A Month of Mournful Anniversaries

My Lai memorial site. Photo by Adam Jones adamjones.freeservers.com
My Lai memorial site. Photo by Adam Jones adamjones.freeservers.com

This month is chock-full of mournful anniversaries.

Most prominent today is the initiation of the Bush administration’s bombing campaign and invasion of Iraq in 2003, observed today by Antiwar.com’s very own Justin Raimondo. The anniversary has also been commemorated in writing by Seymour Hersh and Richard Falk, both featured in our Viewpoints section today, and earlier in the month by Eric Margolis, Stephen Zunes, Andrew Bacevich and many more. John Tirman is worth a read as is this great piece by Robert Taylor.

Saturday, March 16th, marked the 45th anniversary of the My Lai massacre, wherein US soldiers slaughtered more than 500 Vietnamese civilians. It remains one of the most shocking and memorable war crimes of the conflict, but, as Nick Turse writes at the Daily Beast, there were many others like it that most Americans have yet to hear about. Turse’s new book is a history of those appalling atrocities.

Saturday also marked the ten year anniversary of the death of Rachel Corrie, who was killed in the Gaza Strip when the Israel Defense Forces ran over her with a bulldozer on its way to demolish a Palestinian home. Rachel’s father wrote a piece for The Hill to commemorate the anniversary and lament how shamefully little has been done to prevent further Israeli destruction of Palestinian homes on Palestinian land.

Less noticed in the world of political media and Op-Ed topics is the two year anniversary of the NATO bombing of Libya, which passed yesterday. The Obama administration and their European counterparts started that war on the basis of dubious humanitarian rationales, claiming former strongman Gadhafi was poised to slaughter unarmed Libyans wholesale. They then used a rather limited United Nations Security Council Resolution for a no-fly zone, circumventing Congress and in violation of the War Powers Resolution, as a springboard to impose regime change on a dispensable dictator who had been Washington’s ally months earlier, but who quickly turned into the embodiment of pure evil once war was decided upon. Really, this was just another example of the US interfering in a civil war for the sake of its own perceived geo-political interests. Libya’s armed rebels were fast heralded as freedom fighters by war advocates, despite the fact that many of them committed horrendous crimes in the course of the war and significant portions of them had ties to al-Qaeda-linked Islamist militants. In countless articles, columns, and blog posts, Antiwar.com refuted the basic justifications for the war and warned of impending consequences. The war did produce extremely negative consequences beyond the human costs of the war itself, including destabilizing the country and the region, planting the seeds for another civil war to the south in Mali, and perhaps most infamously getting weapons in the hands of al-Qaeda-linked extremists who retaliated against covert US military raids by attacking the US consulate in Benghazi and killing four Americans. Libya today remains very unstable, with rebel groups refusing to disarm or cede control to the “government,” which has now begun to aid and abet the very Islamic militant groups that attacked the US consulate.
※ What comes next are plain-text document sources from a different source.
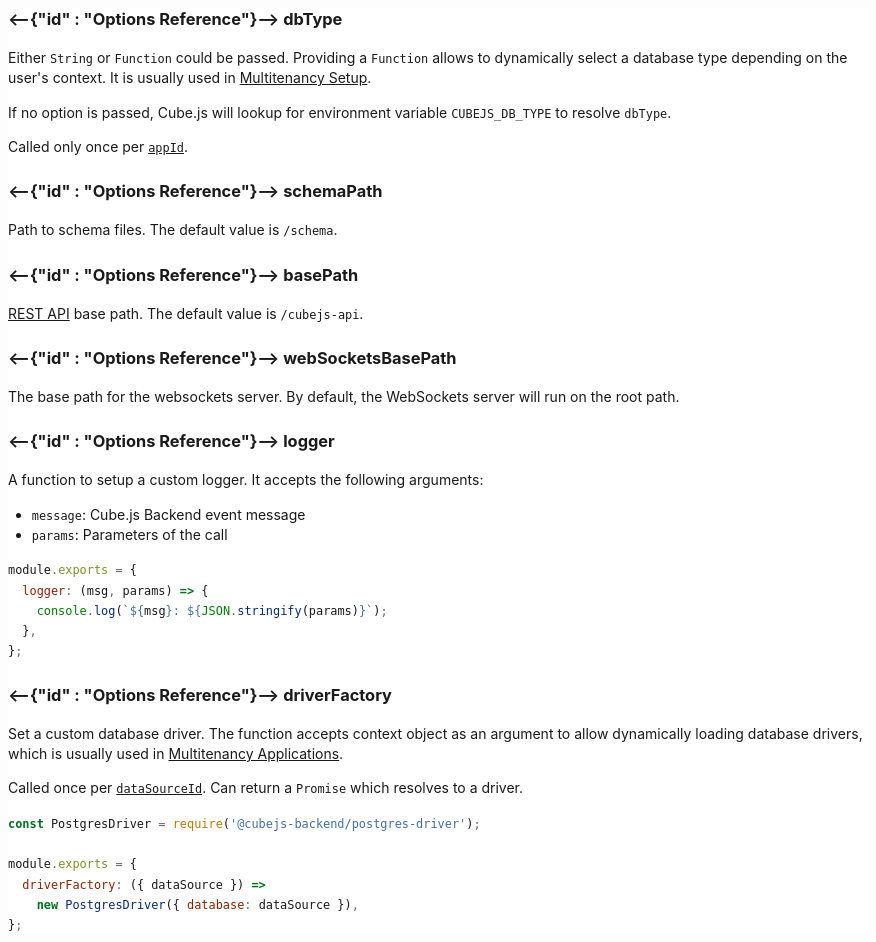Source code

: ### <--{"id" : "Options Reference"}--> dbType

Either `String` or `Function` could be passed. Providing a `Function` allows to
dynamically select a database type depending on the user's context. It is
usually used in [Multitenancy Setup][ref-multitenancy].

If no option is passed, Cube.js will lookup for environment variable
`CUBEJS_DB_TYPE` to resolve `dbType`.

Called only once per [`appId`][self-opts-ctx-to-appid].

### <--{"id" : "Options Reference"}--> schemaPath

Path to schema files. The default value is `/schema`.

### <--{"id" : "Options Reference"}--> basePath

[REST API](/rest-api) base path. The default value is `/cubejs-api`.

### <--{"id" : "Options Reference"}--> webSocketsBasePath

The base path for the websockets server. By default, the WebSockets server will
run on the root path.

### <--{"id" : "Options Reference"}--> logger

A function to setup a custom logger. It accepts the following arguments:

- `message`: Cube.js Backend event message
- `params`: Parameters of the call

```javascript
module.exports = {
  logger: (msg, params) => {
    console.log(`${msg}: ${JSON.stringify(params)}`);
  },
};
```

### <--{"id" : "Options Reference"}--> driverFactory

Set a custom database driver. The function accepts context object as an argument
to allow dynamically loading database drivers, which is usually used in
[Multitenancy Applications][ref-multitenancy].

Called once per [`dataSourceId`][self-opts-ctx-to-datasourceid]. Can return a
`Promise` which resolves to a driver.

```javascript
const PostgresDriver = require('@cubejs-backend/postgres-driver');

module.exports = {
  driverFactory: ({ dataSource }) =>
    new PostgresDriver({ database: dataSource }),
};
```


[link-jwt]: https://jwt.io/
[link-jwt-ref-iss]: https://tools.ietf.org/html/rfc7519#section-4.1.1
[link-jwt-ref-sub]: https://tools.ietf.org/html/rfc7519#section-4.1.2
[link-jwt-ref-aud]: https://tools.ietf.org/html/rfc7519#section-4.1.3
[link-wiki-tz]: https://en.wikipedia.org/wiki/Tz_databas
[ref-caching-up-to-date]: /caching#keeping-cache-up-to-date
[ref-development-mode]: /overview#development-mode
[ref-multitenancy]: /multitenancy-setup
[ref-rest-api]: /rest-api
[ref-rest-api-sched-refresh]: /rest-api#v-1-run-scheduled-refresh
[ref-schema-cube-ref-refresh-key]: /schema/reference/cube#refresh-key
[ref-sec]: /security
[ref-sec-ctx]: /security/context
[self-opts-req-ctx]: #request-context
[self-opts-checkauth]: #check-auth
[self-opts-ctx-to-appid]: #context-to-app-id
[self-opts-ctx-to-datasourceid]: #context-to-data-source-id
[self-opts-sched-refresh-ctxs]: #scheduled-refresh-contexts
[self-opts-sched-refresh-tz]: #scheduled-refresh-time-zones
[self-repofactory]: #repositoryFactory
[self-schemafilerepo]: #SchemaFileRepository
[self-schemapath]: #schemaPath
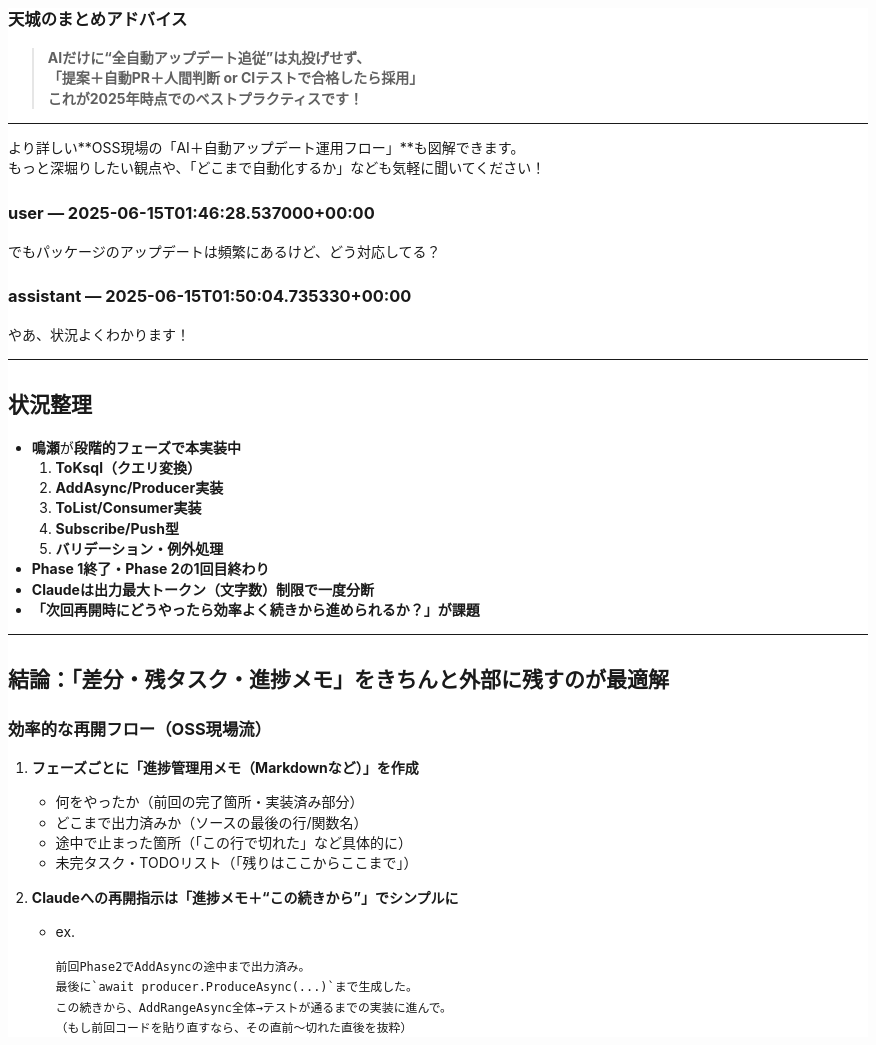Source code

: 
### 天城のまとめアドバイス

> **AIだけに“全自動アップデート追従”は丸投げせず、  
「提案＋自動PR＋人間判断 or CIテストで合格したら採用」  
これが2025年時点でのベストプラクティスです！**

---

より詳しい**OSS現場の「AI＋自動アップデート運用フロー」**も図解できます。  
もっと深堀りしたい観点や、「どこまで自動化するか」なども気軽に聞いてください！

### user — 2025-06-15T01:46:28.537000+00:00

でもパッケージのアップデートは頻繁にあるけど、どう対応してる？

### assistant — 2025-06-15T01:50:04.735330+00:00

やあ、状況よくわかります！

---

## 状況整理
- **鳴瀬**が**段階的フェーズで本実装中**
    1. **ToKsql（クエリ変換）**
    2. **AddAsync/Producer実装**
    3. **ToList/Consumer実装**
    4. **Subscribe/Push型**
    5. **バリデーション・例外処理**
- **Phase 1終了・Phase 2の1回目終わり**
- **Claudeは出力最大トークン（文字数）制限で一度分断**
- **「次回再開時にどうやったら効率よく続きから進められるか？」が課題**

---

## 結論：**「差分・残タスク・進捗メモ」を**きちんと**外部に残すのが最適解**

### 効率的な再開フロー（OSS現場流）

1. **フェーズごとに「進捗管理用メモ（Markdownなど）」を作成**
    - 何をやったか（前回の完了箇所・実装済み部分）
    - どこまで出力済みか（ソースの最後の行/関数名）
    - 途中で止まった箇所（「この行で切れた」など具体的に）
    - 未完タスク・TODOリスト（「残りはここからここまで」）

2. **Claudeへの再開指示は「進捗メモ＋“この続きから”」でシンプルに**
    - ex.  
      ```
      前回Phase2でAddAsyncの途中まで出力済み。  
      最後に`await producer.ProduceAsync(...)`まで生成した。  
      この続きから、AddRangeAsync全体→テストが通るまでの実装に進んで。  
      （もし前回コードを貼り直すなら、その直前〜切れた直後を抜粋）  
      ```
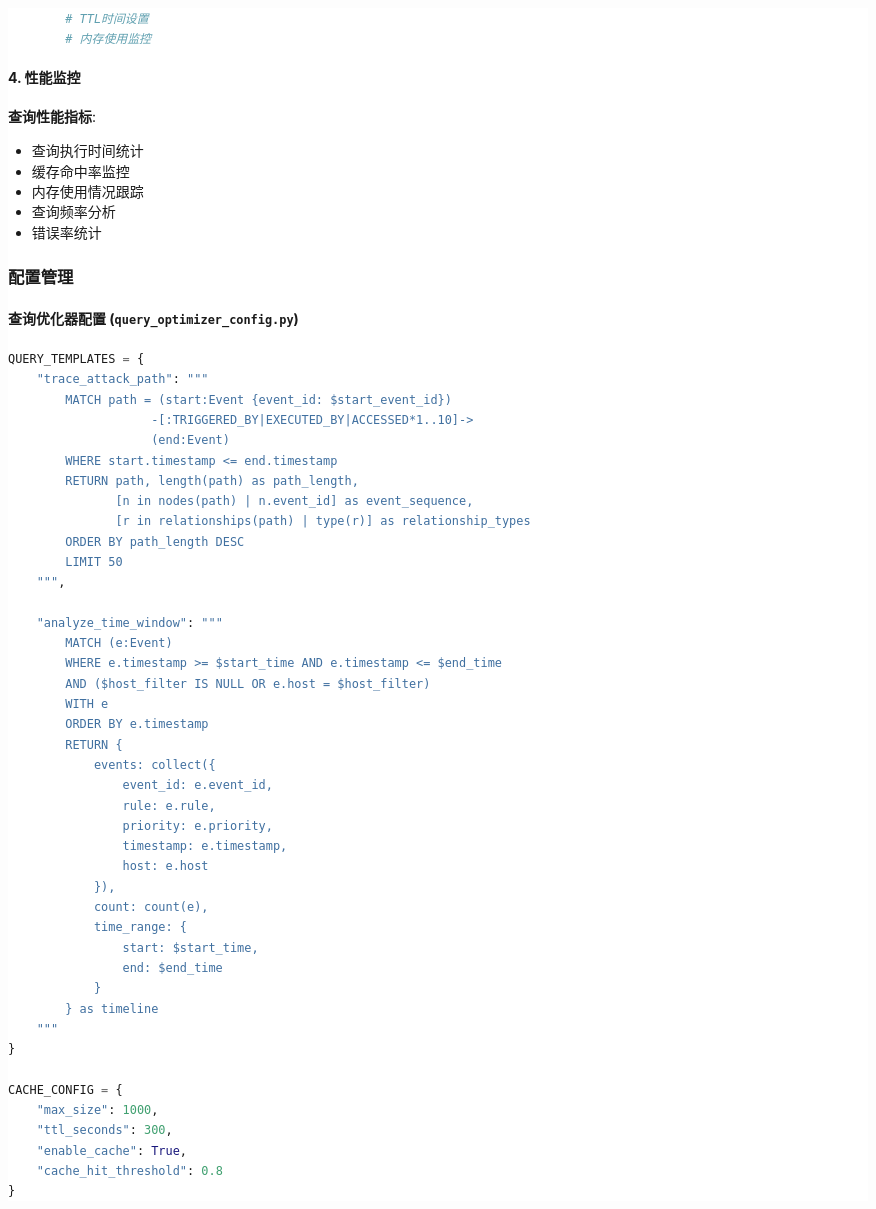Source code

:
 ```python
        # TTL时间设置
        # 内存使用监控
```

#### 4. 性能监控

**查询性能指标**:
- 查询执行时间统计
- 缓存命中率监控
- 内存使用情况跟踪
- 查询频率分析
- 错误率统计

### 配置管理

#### 查询优化器配置 (`query_optimizer_config.py`)

```python
QUERY_TEMPLATES = {
    "trace_attack_path": """
        MATCH path = (start:Event {event_id: $start_event_id})
                    -[:TRIGGERED_BY|EXECUTED_BY|ACCESSED*1..10]->
                    (end:Event)
        WHERE start.timestamp <= end.timestamp
        RETURN path, length(path) as path_length,
               [n in nodes(path) | n.event_id] as event_sequence,
               [r in relationships(path) | type(r)] as relationship_types
        ORDER BY path_length DESC
        LIMIT 50
    """,
    
    "analyze_time_window": """
        MATCH (e:Event)
        WHERE e.timestamp >= $start_time AND e.timestamp <= $end_time
        AND ($host_filter IS NULL OR e.host = $host_filter)
        WITH e
        ORDER BY e.timestamp
        RETURN {
            events: collect({
                event_id: e.event_id,
                rule: e.rule,
                priority: e.priority,
                timestamp: e.timestamp,
                host: e.host
            }),
            count: count(e),
            time_range: {
                start: $start_time,
                end: $end_time
            }
        } as timeline
    """
}

CACHE_CONFIG = {
    "max_size": 1000,
    "ttl_seconds": 300,
    "enable_cache": True,
    "cache_hit_threshold": 0.8
}
```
A sorrowful commemorative month indeed.

12 thoughts on “A Month of Mournful Anniversaries”

  1. I think that if the truth was known, a complete novel could be written of the Mournful Anniversaries
    of American atrosities throughout history,
    Even sadder is the fact that for the most part, noone paid any great price for these atrosities,

  2. This past March 10 also marked the 68th anniversary of the firebombing of Tokyo in 1945 by the U.S. 20th Air Force commanded by the late war criminal General Curtis E. LeMay. Incendiary bombs dropped by B-29s that night incinerated somewhere between 80-130,000 Japanese civilians, more than the nuclear bombing of Hiroshima and nearly as many deaths from the firebombing of Dresden, Germany in February 1945 by British and American bombers.

  3. In March 24, 1999 started 78 days bombing of Yugoslavia
    by NATO/USA with depleted uranium.

  4. Don't forget the UK in bombing Yugoslavia as well. Britain is usually in some sort of back-up role although in Syria we (not the people) are out in front in arming the 'rebels'.

    Watch this space for this year's contribution – Syria, Iran and other African states?